The survey showed that 70% of people who had made use of new pension freedoms, allowing them to access funds as a lump sum or reinvest instead of purchasing an annuity, failed to shop around and as a result may have missed out on the best deals.
Since the pension freedoms were introduced last year, large numbers of people have chosen to make use of drawdown schemes, allowing them to take out 25% of their pension pot as a lump sum, and leave the rest reinvested to be accessed as and when it is needed. This is becoming an increasingly popular alternative to an annuity, whereby the pension fund is released to the holder as a regular income.
Citizens Advice found that of those who had opted for a drawdown scheme, only 39% had actually shopped around to see how best their funds could be invested. This is compared to those who opted to purchase an annuity, of which 57% said they had looked at other providers’ deals to see which would be best.
Citizens Advice chief executive Gillian Guy said that these statistics were worrying, and meant that a large proportion of pension holders were potentially missing out on returns.
She said: “Picking a pension product is one of the biggest financial decisions people will ever make, so it’s worrying that so many aren’t shopping around.
“More and more consumers are choosing drawdown products but our research shows they aren’t checking whether they’re getting the best deal.
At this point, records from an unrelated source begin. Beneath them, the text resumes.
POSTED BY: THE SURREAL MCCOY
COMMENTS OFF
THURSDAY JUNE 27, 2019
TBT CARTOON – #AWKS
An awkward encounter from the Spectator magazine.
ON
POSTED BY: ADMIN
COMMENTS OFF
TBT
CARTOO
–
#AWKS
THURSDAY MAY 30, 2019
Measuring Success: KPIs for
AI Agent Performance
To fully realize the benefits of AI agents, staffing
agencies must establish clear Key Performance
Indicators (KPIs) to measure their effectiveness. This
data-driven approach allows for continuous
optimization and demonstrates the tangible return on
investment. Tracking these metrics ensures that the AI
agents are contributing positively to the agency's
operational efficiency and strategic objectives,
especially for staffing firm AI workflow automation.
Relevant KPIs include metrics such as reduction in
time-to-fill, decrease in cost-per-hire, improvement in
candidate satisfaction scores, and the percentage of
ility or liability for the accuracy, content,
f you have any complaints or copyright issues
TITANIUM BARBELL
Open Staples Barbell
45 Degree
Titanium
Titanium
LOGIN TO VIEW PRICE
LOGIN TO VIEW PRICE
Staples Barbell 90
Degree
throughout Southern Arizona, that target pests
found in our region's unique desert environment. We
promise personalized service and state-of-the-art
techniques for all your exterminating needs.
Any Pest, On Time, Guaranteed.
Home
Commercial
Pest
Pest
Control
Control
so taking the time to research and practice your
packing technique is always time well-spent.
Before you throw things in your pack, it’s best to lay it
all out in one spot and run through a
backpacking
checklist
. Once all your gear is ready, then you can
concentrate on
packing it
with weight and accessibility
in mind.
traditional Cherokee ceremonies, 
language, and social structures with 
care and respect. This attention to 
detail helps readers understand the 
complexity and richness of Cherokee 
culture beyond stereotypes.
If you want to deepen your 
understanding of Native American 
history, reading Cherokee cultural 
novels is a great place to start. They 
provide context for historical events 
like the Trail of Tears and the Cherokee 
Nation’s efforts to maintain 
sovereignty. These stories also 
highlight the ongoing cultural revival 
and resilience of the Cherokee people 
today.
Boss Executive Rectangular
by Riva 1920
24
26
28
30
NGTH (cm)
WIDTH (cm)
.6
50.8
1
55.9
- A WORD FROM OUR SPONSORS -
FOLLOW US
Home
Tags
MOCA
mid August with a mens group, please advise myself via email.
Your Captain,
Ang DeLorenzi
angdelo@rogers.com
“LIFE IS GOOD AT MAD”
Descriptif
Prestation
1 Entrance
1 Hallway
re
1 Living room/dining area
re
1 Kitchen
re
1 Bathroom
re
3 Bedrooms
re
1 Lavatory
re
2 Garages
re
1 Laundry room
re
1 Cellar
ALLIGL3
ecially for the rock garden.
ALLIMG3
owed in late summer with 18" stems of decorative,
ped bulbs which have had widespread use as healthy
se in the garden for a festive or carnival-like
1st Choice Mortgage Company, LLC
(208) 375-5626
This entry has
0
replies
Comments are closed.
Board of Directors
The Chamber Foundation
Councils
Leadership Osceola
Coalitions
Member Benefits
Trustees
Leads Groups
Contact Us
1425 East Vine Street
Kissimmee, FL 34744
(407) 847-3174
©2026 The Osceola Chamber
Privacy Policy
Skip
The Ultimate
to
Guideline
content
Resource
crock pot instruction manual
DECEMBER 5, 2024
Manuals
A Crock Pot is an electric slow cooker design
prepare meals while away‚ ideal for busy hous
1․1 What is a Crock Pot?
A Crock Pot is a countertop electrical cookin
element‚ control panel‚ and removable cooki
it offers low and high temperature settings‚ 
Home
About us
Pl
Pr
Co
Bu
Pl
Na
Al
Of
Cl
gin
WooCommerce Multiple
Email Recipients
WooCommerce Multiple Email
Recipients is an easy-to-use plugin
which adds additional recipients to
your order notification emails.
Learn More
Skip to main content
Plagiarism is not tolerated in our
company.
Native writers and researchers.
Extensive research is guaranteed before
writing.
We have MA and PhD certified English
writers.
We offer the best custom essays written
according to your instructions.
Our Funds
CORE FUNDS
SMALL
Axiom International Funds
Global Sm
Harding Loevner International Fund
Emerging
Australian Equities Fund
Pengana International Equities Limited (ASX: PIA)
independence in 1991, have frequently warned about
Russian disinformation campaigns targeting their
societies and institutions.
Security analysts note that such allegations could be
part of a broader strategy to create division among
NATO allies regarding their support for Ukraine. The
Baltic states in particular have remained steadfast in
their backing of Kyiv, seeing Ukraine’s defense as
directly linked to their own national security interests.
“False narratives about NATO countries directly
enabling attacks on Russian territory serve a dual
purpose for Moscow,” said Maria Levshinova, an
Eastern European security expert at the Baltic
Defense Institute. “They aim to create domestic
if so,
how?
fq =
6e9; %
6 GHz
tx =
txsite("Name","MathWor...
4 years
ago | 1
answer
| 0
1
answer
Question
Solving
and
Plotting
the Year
The government and industry needs to work together to make it easier for consumers to compare drawdown products and choose the one which best meets their needs.”
Citizens Advice has called for the government to work on introducing a freely available drawdown comparison tool, allowing people to easily find out how much money they could be making by changing provider, and how much they’d be missing out on if they didn’t.
There are currently various pension review services available to people who wish to explore the various options they have when they come to be able to release some or all of their funds, though many are put off by early exit fees.
Of the people surveyed by Citizens Advice, around 15% said that they had decided against changing provider because they wanted to avoid early exit fees.
Pension exit fees have been in the spotlight recently, receiving attention from Citizens Advice and the Financial Conduct Authority, both of whom have called for caps.
The FCA has called for a maximum exit fee of 1% of the value of the pension pot, after it emerged that some pension holders have been paying early exit fees as high costing to 10% of the funds’ value.
The FCA said that they are “consulting to impose a cap on early exit chares where a consumer takes, converts or transfers their pensions savings on or after the age of 55,” adding that “new requirements are also being introduced so firms encourage consumers to explore the full range of options when accessing their pension savings”.
Citizens Advice has argued that even the FCA’s proposed 1% cap may be too high, instead calling for a flat maximum of £50 charged to those who redeem of transfer their pensions early.
Guy said: “The threat of excessive charges can put people off making the right pension choices.
“A standard £50 exit fee across all types of pensions will mean consumers can make the most of the pension freedoms.”